Pumpkins get a beating for greater good of the environment
November 9, 2025

Pumpkins were whacked, beaten, hit, rolled down a hill, tossed off a deck and otherwise torn apart, ripped open and smashed to bits Saturday.
The annual day of reckoning came for the gourds at the Goodenow Grove Nature Preserve’s Pumpkin Smash event. Each year, event organizers say, more people show up, more pumpkins get smashed and, bit by bit, residents of the Beecher area do their part to compost seasonal vegetable and renew the earth.
It doesn’t hurt that it’s also an afternoon of fun, including free hot dogs, s’mores, a coffee truck and a campfire and, with Saturday’s mild temperatures, more families than ever were showing up. Not even an hour into the four-hour Smash, about 100 pumpkins had been brought in, gaining fast on the total 183 from last year.
“The turnout has been great so far.

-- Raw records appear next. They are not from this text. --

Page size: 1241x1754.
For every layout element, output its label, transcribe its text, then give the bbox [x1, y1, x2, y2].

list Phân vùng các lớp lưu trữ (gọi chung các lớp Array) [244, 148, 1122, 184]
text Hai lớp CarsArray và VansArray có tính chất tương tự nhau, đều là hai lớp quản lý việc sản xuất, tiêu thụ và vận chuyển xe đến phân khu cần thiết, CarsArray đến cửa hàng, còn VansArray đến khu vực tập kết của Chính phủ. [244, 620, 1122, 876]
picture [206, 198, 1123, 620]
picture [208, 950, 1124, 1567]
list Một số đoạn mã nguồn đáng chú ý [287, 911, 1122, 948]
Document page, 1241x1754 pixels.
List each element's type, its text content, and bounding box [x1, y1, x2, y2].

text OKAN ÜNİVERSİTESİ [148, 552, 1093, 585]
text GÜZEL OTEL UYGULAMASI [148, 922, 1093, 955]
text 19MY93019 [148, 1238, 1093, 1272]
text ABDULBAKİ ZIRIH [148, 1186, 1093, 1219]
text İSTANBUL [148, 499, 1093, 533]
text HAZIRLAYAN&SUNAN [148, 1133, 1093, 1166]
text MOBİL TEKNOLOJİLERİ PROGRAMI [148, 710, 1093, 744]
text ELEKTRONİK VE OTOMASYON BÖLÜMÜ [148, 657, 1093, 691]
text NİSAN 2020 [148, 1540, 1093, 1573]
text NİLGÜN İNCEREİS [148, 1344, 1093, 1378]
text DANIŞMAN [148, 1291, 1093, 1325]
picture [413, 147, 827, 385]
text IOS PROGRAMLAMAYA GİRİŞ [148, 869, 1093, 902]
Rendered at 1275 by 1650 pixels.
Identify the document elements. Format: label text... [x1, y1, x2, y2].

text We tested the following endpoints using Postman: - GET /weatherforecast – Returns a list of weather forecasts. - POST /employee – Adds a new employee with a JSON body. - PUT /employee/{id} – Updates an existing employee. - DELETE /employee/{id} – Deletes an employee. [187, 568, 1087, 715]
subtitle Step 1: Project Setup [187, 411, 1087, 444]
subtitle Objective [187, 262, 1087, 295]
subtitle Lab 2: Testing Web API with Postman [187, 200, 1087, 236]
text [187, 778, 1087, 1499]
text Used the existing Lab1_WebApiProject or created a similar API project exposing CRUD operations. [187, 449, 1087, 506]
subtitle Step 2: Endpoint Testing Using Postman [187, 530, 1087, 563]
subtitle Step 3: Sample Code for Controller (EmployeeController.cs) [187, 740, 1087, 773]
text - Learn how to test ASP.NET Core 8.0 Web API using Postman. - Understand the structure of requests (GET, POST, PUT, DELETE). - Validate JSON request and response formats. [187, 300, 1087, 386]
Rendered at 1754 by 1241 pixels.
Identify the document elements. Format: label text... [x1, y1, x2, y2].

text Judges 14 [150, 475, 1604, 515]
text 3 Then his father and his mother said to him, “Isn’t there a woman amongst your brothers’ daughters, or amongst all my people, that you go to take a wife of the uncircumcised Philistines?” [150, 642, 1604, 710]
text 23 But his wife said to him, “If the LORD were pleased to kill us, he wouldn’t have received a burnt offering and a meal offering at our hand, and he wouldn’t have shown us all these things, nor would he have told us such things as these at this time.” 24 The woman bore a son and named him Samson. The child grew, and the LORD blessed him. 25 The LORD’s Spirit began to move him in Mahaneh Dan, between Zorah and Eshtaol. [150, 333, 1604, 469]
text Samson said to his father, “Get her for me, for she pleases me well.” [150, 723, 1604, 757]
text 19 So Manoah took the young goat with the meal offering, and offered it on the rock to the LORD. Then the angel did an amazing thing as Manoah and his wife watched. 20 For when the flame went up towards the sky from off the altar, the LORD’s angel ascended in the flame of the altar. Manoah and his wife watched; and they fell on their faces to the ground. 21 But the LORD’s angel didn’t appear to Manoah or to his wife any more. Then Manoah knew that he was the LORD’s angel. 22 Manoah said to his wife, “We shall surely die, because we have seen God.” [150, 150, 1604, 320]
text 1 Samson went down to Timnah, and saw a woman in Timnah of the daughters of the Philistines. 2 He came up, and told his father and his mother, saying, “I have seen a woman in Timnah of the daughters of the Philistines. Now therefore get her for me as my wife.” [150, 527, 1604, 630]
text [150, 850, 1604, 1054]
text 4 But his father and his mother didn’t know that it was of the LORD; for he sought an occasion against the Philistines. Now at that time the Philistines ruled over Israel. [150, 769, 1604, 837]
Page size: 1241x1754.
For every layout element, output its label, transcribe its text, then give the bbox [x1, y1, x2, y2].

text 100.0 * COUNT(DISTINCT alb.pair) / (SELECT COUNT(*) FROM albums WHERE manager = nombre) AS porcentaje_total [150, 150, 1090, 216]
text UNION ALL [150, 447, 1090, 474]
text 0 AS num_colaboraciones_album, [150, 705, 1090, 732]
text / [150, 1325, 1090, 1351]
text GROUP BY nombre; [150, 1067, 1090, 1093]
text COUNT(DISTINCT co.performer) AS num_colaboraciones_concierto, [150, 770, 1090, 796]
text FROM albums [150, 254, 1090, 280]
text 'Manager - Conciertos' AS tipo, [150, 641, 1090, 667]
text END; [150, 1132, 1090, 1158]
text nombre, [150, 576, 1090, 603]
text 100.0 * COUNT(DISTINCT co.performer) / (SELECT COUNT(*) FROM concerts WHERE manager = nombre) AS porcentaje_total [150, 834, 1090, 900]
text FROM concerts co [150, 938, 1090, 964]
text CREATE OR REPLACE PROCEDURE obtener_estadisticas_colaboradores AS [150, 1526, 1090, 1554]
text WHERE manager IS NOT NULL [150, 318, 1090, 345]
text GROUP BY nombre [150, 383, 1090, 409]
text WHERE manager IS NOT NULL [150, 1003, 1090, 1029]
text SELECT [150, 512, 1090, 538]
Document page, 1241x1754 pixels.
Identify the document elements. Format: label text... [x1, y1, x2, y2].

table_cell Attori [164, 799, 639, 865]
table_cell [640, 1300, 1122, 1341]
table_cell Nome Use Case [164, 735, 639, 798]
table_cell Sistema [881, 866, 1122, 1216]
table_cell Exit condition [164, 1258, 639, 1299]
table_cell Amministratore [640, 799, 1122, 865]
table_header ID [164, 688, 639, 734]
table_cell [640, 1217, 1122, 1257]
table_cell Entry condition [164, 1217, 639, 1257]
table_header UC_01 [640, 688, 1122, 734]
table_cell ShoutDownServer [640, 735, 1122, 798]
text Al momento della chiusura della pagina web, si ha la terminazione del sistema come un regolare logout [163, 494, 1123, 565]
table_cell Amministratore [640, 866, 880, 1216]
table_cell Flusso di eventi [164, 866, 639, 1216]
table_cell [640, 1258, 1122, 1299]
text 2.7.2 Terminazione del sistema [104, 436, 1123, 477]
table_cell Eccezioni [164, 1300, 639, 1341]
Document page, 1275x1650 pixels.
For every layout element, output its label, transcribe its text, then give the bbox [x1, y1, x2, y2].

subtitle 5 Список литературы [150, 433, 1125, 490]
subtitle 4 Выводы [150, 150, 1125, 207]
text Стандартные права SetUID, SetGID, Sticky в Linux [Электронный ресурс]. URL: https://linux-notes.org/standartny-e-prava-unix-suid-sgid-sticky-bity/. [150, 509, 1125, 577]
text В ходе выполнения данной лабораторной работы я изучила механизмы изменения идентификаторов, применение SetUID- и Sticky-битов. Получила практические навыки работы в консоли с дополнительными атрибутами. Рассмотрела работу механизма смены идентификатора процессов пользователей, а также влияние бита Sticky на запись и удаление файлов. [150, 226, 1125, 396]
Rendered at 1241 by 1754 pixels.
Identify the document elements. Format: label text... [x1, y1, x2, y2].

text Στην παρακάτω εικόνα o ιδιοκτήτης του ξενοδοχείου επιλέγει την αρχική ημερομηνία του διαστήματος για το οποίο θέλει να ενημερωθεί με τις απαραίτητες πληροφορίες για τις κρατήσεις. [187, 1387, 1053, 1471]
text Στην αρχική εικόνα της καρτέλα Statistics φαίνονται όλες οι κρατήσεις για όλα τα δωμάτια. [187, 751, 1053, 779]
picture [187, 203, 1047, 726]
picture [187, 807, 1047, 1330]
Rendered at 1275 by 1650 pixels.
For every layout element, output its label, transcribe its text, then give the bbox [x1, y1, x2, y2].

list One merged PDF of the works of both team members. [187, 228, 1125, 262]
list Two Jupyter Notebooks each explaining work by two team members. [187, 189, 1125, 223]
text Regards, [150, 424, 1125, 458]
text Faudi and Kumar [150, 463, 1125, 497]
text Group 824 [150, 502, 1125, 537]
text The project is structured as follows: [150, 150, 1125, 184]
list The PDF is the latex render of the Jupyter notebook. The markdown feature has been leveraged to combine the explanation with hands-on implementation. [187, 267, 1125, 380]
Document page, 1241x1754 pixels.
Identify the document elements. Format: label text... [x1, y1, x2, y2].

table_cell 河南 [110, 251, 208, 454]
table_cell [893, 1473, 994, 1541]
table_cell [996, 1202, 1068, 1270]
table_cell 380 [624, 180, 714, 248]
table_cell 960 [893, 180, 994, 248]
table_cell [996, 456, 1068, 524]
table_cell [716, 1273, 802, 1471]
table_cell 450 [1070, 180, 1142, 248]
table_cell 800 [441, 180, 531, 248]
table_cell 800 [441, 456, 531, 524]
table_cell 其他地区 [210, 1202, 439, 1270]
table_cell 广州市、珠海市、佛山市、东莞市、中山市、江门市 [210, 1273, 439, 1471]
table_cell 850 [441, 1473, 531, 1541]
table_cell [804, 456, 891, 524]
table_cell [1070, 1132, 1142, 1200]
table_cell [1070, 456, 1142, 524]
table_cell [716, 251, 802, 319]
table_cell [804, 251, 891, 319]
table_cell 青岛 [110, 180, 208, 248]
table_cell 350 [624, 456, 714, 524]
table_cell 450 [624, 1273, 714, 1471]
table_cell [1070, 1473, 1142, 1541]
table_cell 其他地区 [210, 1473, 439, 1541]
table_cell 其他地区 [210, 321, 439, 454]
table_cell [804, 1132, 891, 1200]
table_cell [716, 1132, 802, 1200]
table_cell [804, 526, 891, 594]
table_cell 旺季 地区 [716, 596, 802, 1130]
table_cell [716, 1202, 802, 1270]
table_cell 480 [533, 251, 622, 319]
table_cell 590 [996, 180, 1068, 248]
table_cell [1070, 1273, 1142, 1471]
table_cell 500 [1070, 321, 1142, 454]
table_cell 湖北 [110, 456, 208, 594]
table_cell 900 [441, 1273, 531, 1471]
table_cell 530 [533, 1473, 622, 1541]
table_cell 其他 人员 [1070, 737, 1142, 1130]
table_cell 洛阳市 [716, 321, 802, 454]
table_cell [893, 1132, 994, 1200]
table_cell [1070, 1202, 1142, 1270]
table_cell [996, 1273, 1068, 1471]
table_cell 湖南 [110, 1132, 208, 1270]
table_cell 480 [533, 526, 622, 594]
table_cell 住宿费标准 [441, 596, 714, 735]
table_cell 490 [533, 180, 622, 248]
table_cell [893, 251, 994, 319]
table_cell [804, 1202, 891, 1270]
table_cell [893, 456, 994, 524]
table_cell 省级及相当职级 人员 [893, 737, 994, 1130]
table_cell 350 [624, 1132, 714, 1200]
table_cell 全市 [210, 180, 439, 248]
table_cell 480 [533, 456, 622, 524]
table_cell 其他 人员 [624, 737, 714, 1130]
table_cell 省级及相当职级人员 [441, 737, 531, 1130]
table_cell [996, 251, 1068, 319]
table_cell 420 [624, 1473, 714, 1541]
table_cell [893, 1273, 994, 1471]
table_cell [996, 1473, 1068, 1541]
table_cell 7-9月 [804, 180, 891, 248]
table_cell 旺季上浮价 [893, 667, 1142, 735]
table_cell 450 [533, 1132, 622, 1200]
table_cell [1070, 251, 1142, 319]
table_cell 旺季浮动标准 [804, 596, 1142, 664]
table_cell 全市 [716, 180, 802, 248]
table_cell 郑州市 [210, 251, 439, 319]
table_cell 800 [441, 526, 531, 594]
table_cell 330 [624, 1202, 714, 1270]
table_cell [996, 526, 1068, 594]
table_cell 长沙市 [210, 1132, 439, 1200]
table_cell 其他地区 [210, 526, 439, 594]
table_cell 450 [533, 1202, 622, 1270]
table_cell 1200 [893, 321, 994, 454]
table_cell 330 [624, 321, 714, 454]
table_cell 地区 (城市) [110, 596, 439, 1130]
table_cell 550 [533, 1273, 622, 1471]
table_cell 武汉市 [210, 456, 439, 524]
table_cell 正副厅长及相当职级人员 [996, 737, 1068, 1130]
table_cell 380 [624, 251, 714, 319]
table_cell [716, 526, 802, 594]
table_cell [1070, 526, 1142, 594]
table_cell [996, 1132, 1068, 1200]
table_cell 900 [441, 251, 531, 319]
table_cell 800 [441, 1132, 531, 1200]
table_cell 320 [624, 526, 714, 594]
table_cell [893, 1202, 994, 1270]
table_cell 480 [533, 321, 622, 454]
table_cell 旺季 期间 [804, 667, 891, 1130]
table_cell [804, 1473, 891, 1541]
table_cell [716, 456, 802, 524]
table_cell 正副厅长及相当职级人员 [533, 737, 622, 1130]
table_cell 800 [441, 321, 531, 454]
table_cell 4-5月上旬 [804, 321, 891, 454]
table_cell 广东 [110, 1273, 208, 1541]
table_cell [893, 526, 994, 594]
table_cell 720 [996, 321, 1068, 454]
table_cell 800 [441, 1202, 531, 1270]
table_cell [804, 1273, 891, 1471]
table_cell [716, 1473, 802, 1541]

I think we’re going to beat our record,” said Heather Van Zyl, the nature preserve’s facilities supervisor.
After they’re smashed, the pumpkin shells and guts are cleaned up, loaded into little wagons and carted off to be composted. The pumpkin remnants will be left to decompose and, in a few months, return to the soil from whence they came.
A sign at the event proclaims Illinois to be the top pumpkin producing state, though it does add most of those farms are down south and most of those pumpkins get canned or otherwise turned into food.
Still, the event keeps the gourds from the landfill, which is important, Zyl said. There’s no reason to throw vegetable waste into the garbage, especially when it’s loaded with water, like pumpkins are.
“Every pumpkin we can keep out of the landfill and put into the compost is a huge win,” she said. Pumpkins themselves are fine — but water isn’t the best thing for a landfill.
“Pumpkins are 90% water and when they decompose, that water picks up other things in the landfill, like toxins. All water finds its way into waterways, into streams, rivers and lakes and can add contaminants,” she said.
Plus, the event gets families outdoors and into the Will County Forest Preserve. Zyn said people sometimes ask her what she does during the colder months and she says she tells them, “the same things, just with warmer clothes.”


The night before the pumpkin smash, she led Boy Scouts on a night hike. They dropped off a poinsettia as a thank you that morning. Meanwhile, small kids played in leaf piles. One girl brought Zyn some snake skins she found and families made the most of a mild fall say.
Maria Griffin, out with her two boys, said it was the first smash they’d been to, but they visit the preserve regularly. That’s how they heard about the event.
“We were here a few weeks ago and we saw a banner,” she explained. “We thought it’s a great way to dispose of a pumpkin.”


She had no idea the potential risks of pumpkin water in the landfill.
“It was eye opening, for sure,” she said.
Zyn said there’s no community composting as yet, but she does hope people with a yard will get inspired. It’s an easy way to help nourish the soil.
“Composting is year-round,” she said. “And you can make a huge difference right at home.”
Jesse Wright is a freelance reporter for the Daily Southtown.